— Start of Material to process —

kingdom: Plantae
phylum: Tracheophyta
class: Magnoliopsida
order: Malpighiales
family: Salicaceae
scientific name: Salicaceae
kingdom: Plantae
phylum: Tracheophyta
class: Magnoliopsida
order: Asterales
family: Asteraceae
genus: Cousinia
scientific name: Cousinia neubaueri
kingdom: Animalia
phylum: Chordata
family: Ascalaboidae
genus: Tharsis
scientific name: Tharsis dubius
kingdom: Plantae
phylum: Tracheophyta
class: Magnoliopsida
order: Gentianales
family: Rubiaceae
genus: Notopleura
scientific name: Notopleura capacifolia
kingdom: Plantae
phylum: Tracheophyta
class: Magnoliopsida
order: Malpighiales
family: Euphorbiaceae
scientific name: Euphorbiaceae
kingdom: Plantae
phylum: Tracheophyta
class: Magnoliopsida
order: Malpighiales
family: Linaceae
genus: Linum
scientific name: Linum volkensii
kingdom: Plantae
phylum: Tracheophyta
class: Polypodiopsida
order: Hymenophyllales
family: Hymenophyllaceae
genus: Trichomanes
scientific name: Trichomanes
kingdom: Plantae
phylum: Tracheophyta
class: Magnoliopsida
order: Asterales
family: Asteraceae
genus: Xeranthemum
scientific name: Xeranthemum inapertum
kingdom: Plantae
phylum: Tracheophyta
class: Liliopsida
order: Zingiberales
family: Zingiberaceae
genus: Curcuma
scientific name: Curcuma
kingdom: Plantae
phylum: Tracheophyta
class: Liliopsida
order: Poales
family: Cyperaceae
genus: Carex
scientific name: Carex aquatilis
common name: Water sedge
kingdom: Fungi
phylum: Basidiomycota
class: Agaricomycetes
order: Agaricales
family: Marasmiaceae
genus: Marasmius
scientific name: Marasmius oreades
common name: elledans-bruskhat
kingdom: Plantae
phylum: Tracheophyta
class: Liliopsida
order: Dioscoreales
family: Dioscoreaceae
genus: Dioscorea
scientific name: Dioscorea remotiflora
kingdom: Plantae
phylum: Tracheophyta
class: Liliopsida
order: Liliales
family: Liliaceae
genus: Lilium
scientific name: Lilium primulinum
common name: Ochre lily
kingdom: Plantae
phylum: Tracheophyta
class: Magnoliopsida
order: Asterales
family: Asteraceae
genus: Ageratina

— End of Material to process —

■ **Task brief**
Quote all of the lines above verbatim, keeping them in their original order.

■ **Full response**
kingdom: Plantae
phylum: Tracheophyta
class: Magnoliopsida
order: Malpighiales
family: Salicaceae
scientific name: Salicaceae
kingdom: Plantae
phylum: Tracheophyta
class: Magnoliopsida
order: Asterales
family: Asteraceae
genus: Cousinia
scientific name: Cousinia neubaueri
kingdom: Animalia
phylum: Chordata
family: Ascalaboidae
genus: Tharsis
scientific name: Tharsis dubius
kingdom: Plantae
phylum: Tracheophyta
class: Magnoliopsida
order: Gentianales
family: Rubiaceae
genus: Notopleura
scientific name: Notopleura capacifolia
kingdom: Plantae
phylum: Tracheophyta
class: Magnoliopsida
order: Malpighiales
family: Euphorbiaceae
scientific name: Euphorbiaceae
kingdom: Plantae
phylum: Tracheophyta
class: Magnoliopsida
order: Malpighiales
family: Linaceae
genus: Linum
scientific name: Linum volkensii
kingdom: Plantae
phylum: Tracheophyta
class: Polypodiopsida
order: Hymenophyllales
family: Hymenophyllaceae
genus: Trichomanes
scientific name: Trichomanes
kingdom: Plantae
phylum: Tracheophyta
class: Magnoliopsida
order: Asterales
family: Asteraceae
genus: Xeranthemum
scientific name: Xeranthemum inapertum
kingdom: Plantae
phylum: Tracheophyta
class: Liliopsida
order: Zingiberales
family: Zingiberaceae
genus: Curcuma
scientific name: Curcuma
kingdom: Plantae
phylum: Tracheophyta
class: Liliopsida
order: Poales
family: Cyperaceae
genus: Carex
scientific name: Carex aquatilis
common name: Water sedge
kingdom: Fungi
phylum: Basidiomycota
class: Agaricomycetes
order: Agaricales
family: Marasmiaceae
genus: Marasmius
scientific name: Marasmius oreades
common name: elledans-bruskhat
kingdom: Plantae
phylum: Tracheophyta
class: Liliopsida
order: Dioscoreales
family: Dioscoreaceae
genus: Dioscorea
scientific name: Dioscorea remotiflora
kingdom: Plantae
phylum: Tracheophyta
class: Liliopsida
order: Liliales
family: Liliaceae
genus: Lilium
scientific name: Lilium primulinum
common name: Ochre lily
kingdom: Plantae
phylum: Tracheophyta
class: Magnoliopsida
order: Asterales
family: Asteraceae
genus: Ageratina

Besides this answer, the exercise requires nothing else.